• [WHAT IS NEEDED]
Return each line of the material below verbatim, leaving out the pictures.

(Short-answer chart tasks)
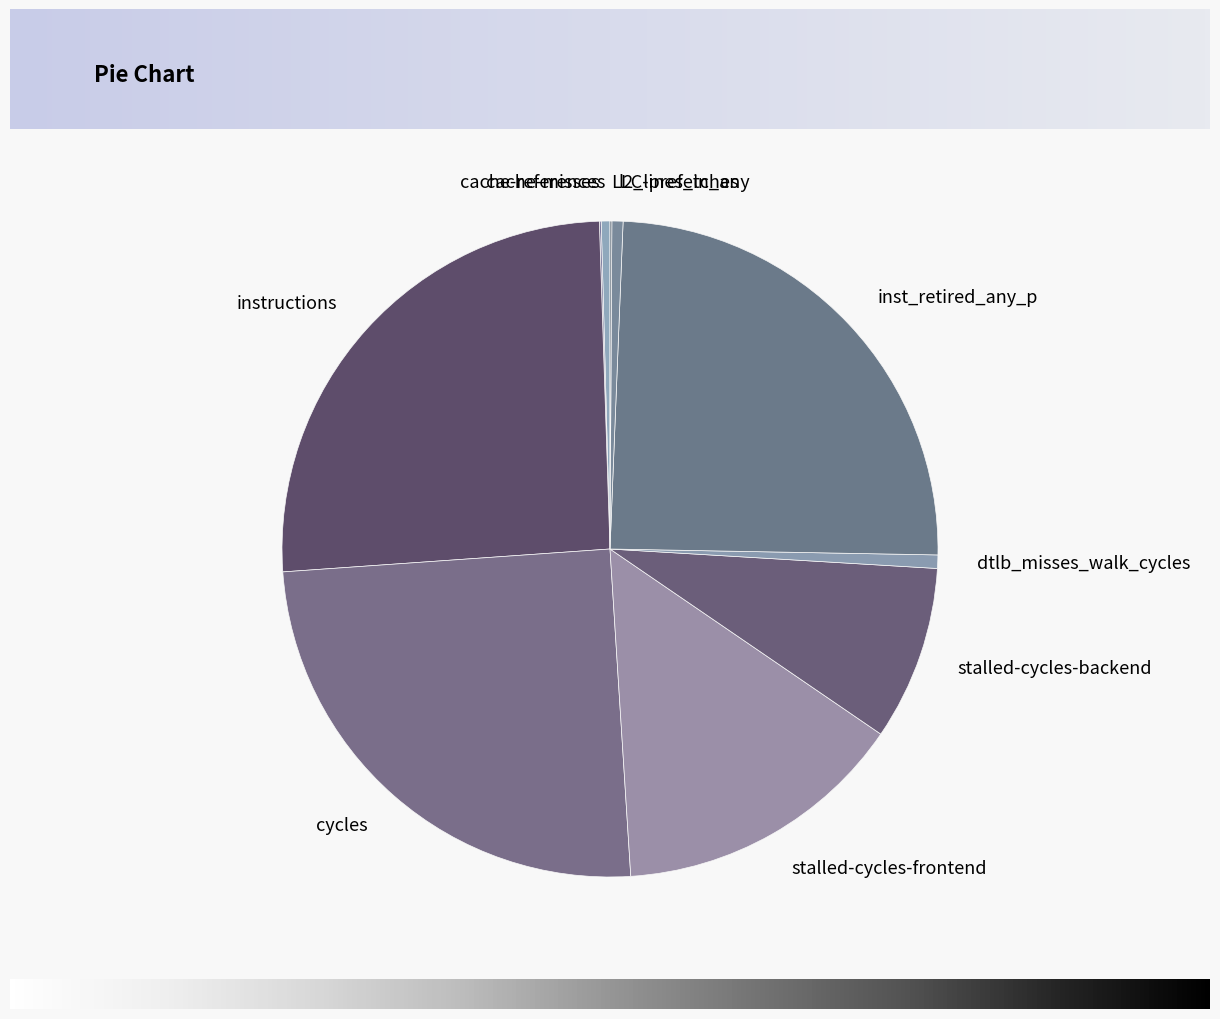

Which category has the biggest portion of the pie?

instructions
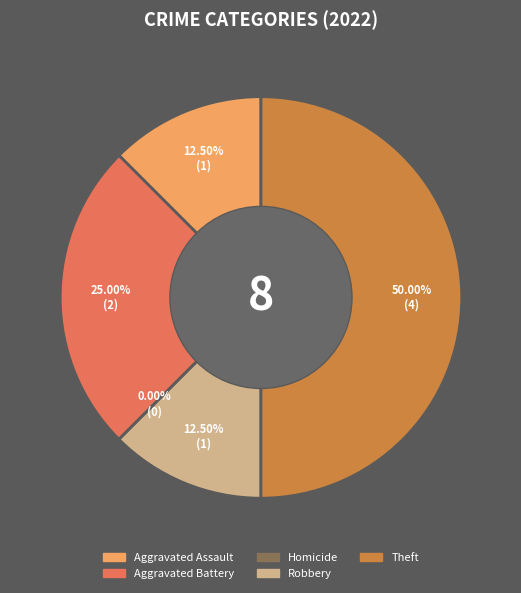

To the nearest percent, what is the difference between the largest and smallest slice percentages?

50%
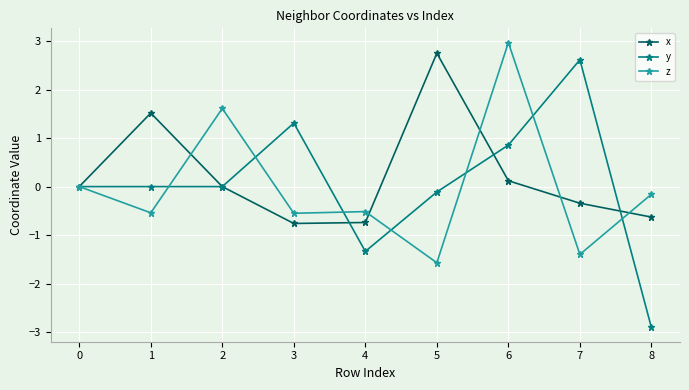

At which category does the chart reach its peak across all series?

6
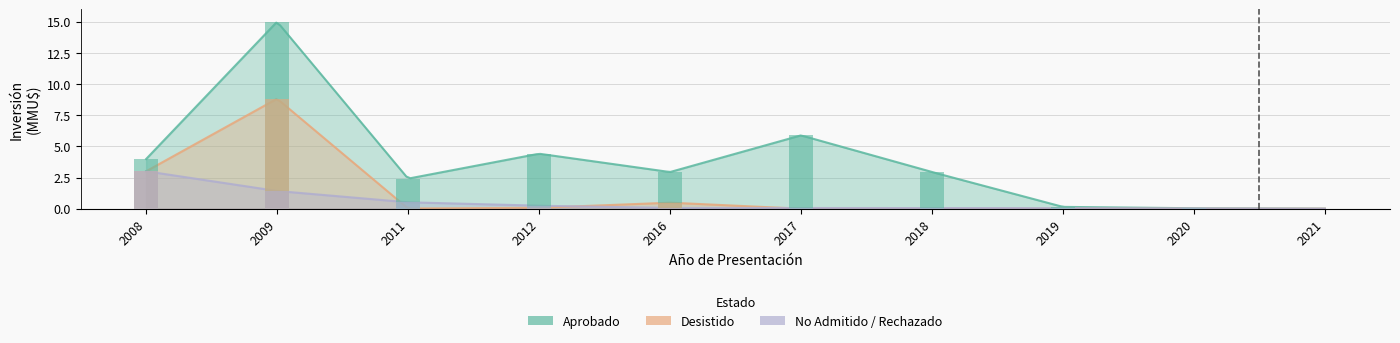

What is the sum of the Aprobado values at 2017 and 2020?

5.9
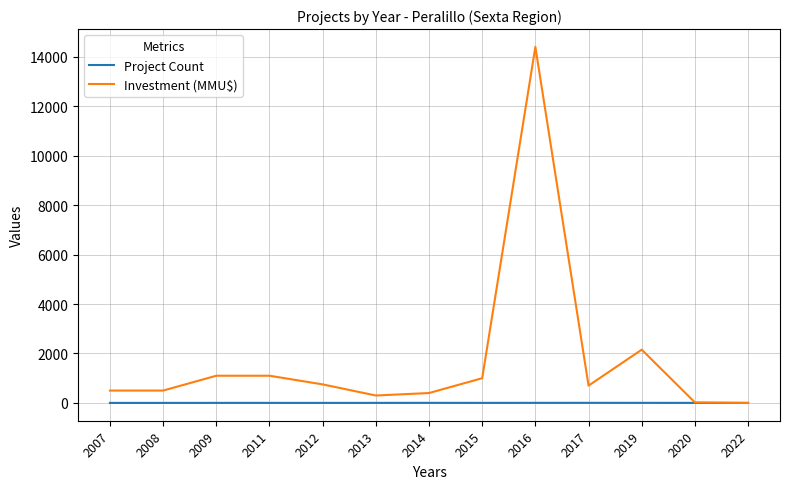

At which label is Investment (MMU$) closest to 7200?

2019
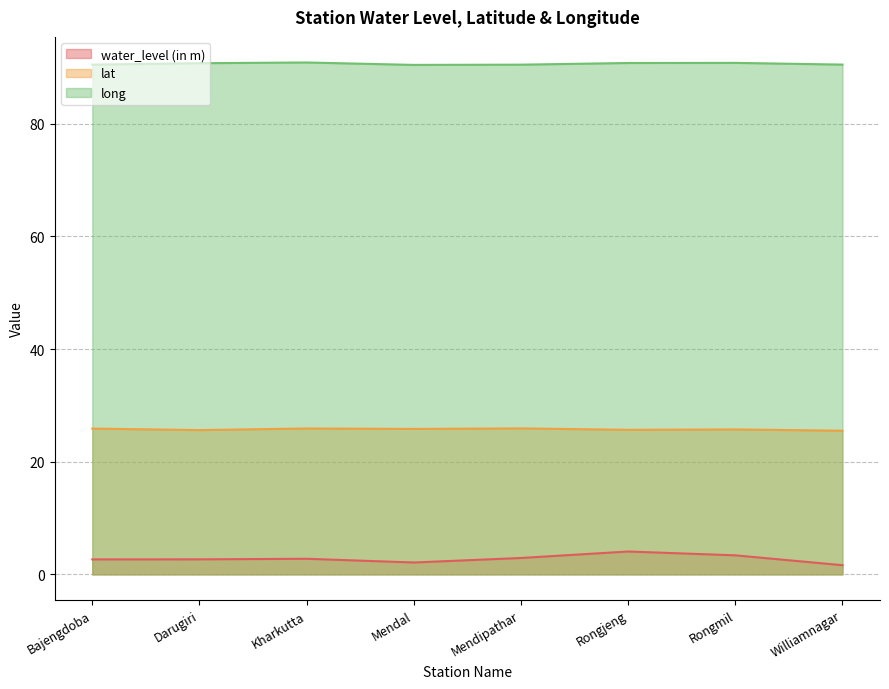

Does the chart have visible grid lines?

Yes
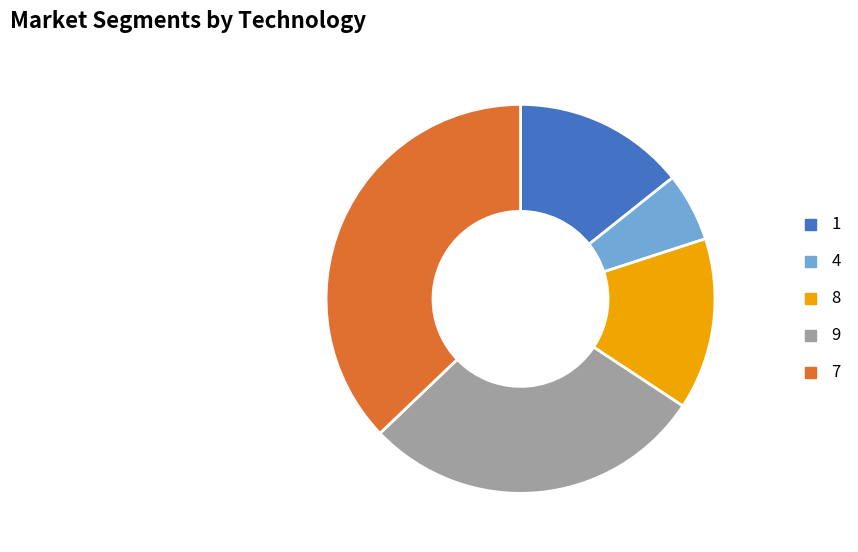

What is the ratio of the value at 8 to the value at 9?

0.5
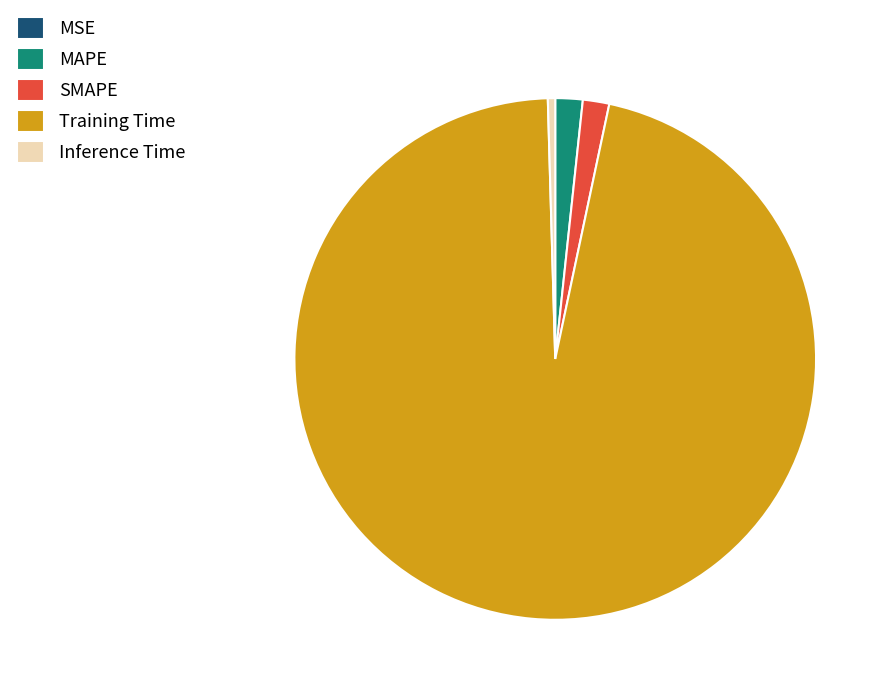

The SMAPE slice represents 2% of the pie. True or false?

True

• [REPLY TO THE TASK]
Which category has the biggest portion of the pie?

instructions

To the nearest percent, what is the difference between the largest and smallest slice percentages?

50%

At which category does the chart reach its peak across all series?

6

What is the sum of the Aprobado values at 2017 and 2020?

5.9

At which label is Investment (MMU$) closest to 7200?

2019

Does the chart have visible grid lines?

Yes

What is the ratio of the value at 8 to the value at 9?

0.5

The SMAPE slice represents 2% of the pie. True or false?

True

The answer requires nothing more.